“Aguardamos un Salvador. Él transformará nuestra condición humilde según el modelo de su condición gloriosa” (Flp 3, 21).
Cuando todo parece empujarnos en estos días a la distracción, la Navidad es, por el contrario, una llamada apremiante a la reflexión para volver a encontrarnos con la realidad de Dios y la nuestra. En la Encarnación descubrimos el misterio de Dios y el misterio del hombre. La Encarnación hace presente en el mundo al Hijo de Dios que es también el Hijo del Hombre. Él encarna la plenitud de lo divino y lo humano. Él ofrece a la humanidad la Gracia y la Vida, la Verdad y el Amor de Dios. Él trae y nos entrega a Dios. Dios es, por definición, un ‘Dios con nosotros’. Su mundo es nuestro mundo: Dios habita en él, convive con nosotros, se sienta a nuestra mesa y nos invita a la suya. Él mismo es el que ha preparado esa mesa y la ha surtido con todos los bienes de la creación.
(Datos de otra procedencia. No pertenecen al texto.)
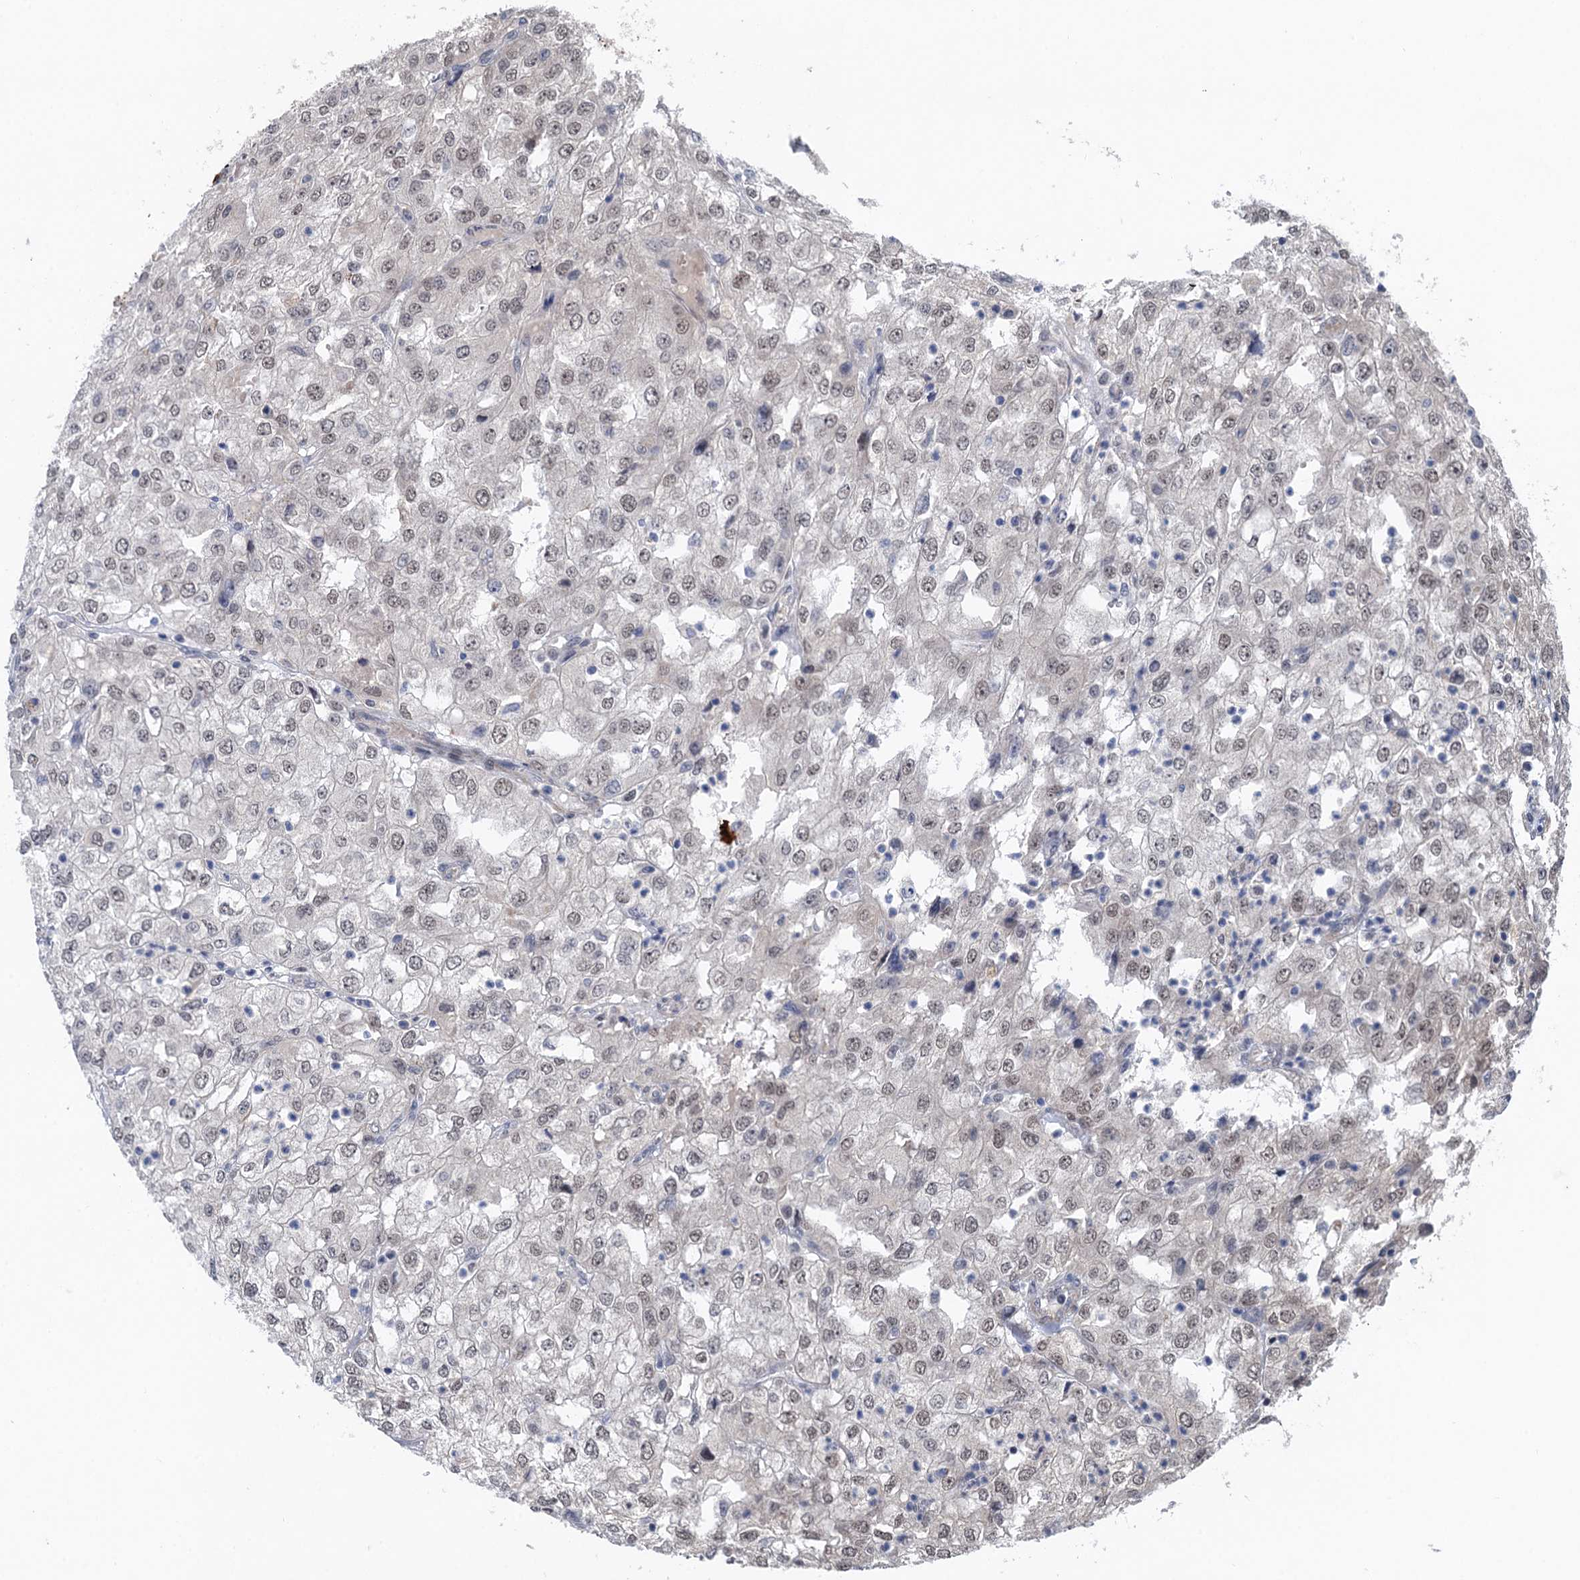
{"staining": {"intensity": "negative", "quantity": "none", "location": "none"}, "tissue": "renal cancer", "cell_type": "Tumor cells", "image_type": "cancer", "snomed": [{"axis": "morphology", "description": "Adenocarcinoma, NOS"}, {"axis": "topography", "description": "Kidney"}], "caption": "A high-resolution micrograph shows IHC staining of renal cancer, which shows no significant staining in tumor cells.", "gene": "TTC31", "patient": {"sex": "female", "age": 54}}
Nosotros vivimos siempre en el tiempo de DIOS, no en el nuestro. Él es contemporáneo de todos los tiempos. En Él se originan y en Él subsisten las edades del mundo: “en Él vivimos, nos movemos y existimos”: en su vida, en su tiempo, en su mundo, porque él es “el principio y el fin”; aquel al que pertenecen “los tiempos y la eternidad” (liturgia de la noche de Pascua). Aquel cuyo aliento rejuvenece todas las cosas. Por eso, cuando nosotros venimos a la vida entramos en su casa, en su día, en su territorio. Somos sus invitados, y sólo nos pide como condición que llevemos un vestido de fiesta, el vestido adecuado para compartir su convite.
Esa mesa y ese mundo han sido hechos para los hijos de Dios. Porque somos hijos de su amor. Nosotros somos suyos: su obra, sus criaturas. No éramos nada ni nadie, y Él determinó que fuéramos: “hagamos al hombre” (Gn 1, 26); no en la condición de cualquiera de sus infinitas criaturas, sino de las que debían llevar el signo de su imagen y el perfil de su semejanza; las que estaban destinadas a ser “como uno de nosotros” (Gn 3, 22), en palabras del mismo Creador, es decir, como alguien de la Trinidad.
Al modo como el Hijo de Dios se ha introducido en la humanidad y se ha hecho uno de nosotros, nosotros hemos sido introducidos en Dios: en su naturaleza, en su vida y en su Gracia: “todo es vuestro, vosotros de Cristo, Cristo de Dios” (1 Cor 3, 21). Por lo cual: “todo lo que es verdadero, justo, bello, noble, puro, laudable” (Flp 4, 8) nos pertenece.
Esto es solamente algo de lo que el Hijo de María nos ofrece en su nacimiento: a Sí mismo, y con Él también su don más precioso: su propia Madre. La Madre engendra para nosotros al Verbo eterno de Dios, que es también su propio Hijo, y el Hijo nos presenta a Su Madre como Madre de todos los hijos de Dios._x000D_ El de Navidad es un tiempo de regalos: un obsequio o una palabra con la que nos deseamos lo mejor. ¿Tenemos algún regalo para Dios y para Su Madre en el día en que nació por nosotros? ¿Por nosotros que hemos provocado ese acontecimiento al arrancar de Dios el envío de su Hijo al mundo, a pesar de la indiferencia o rechazo generales que Él conocía de antemano?
También nosotros evitamos muchas veces la incomodidad de abrirle nuestra puerta, como le ocurrió ese día. Nos incomoda tanto su palabra y su mensaje que preferimos muchas veces darnos la vuelta y escuchar otras propuestas. Se repite entonces lo que Él mismo tuvo que decir a los fariseos: “no creéis al que el Padre ha enviado. Si alguien viene en su propio nombre a ese se le escucha; pero si alguien pronuncia las palabras del Padre, a ese se le vuelve la espalda” (Jn 5, 43). ¿No tenéis la impresión de que esto es exactamente lo que ocurre cuando cerramos los oídos ante el único que tiene palabras de vida eterna, Jesús, y los mantenemos abiertos para tantos desatinos?
Pidamos a su Madre y nuestra que nos ayude a saber acoger a Jesús, a dar nuestro consentimiento para que nazca también en nosotros, para que aprendamos con Ella a conocer, amar y obedecer a su Hijo y a permanecer fieles a su memoria y a su Evangelio.
Como expresión de mi felicitación de Navidad para todos vosotros os repito con la liturgia de Adviento: “Ven, Señor, y visítanos en tu paz, para que podamos alegrarnos en Ti con un corazón perfecto“.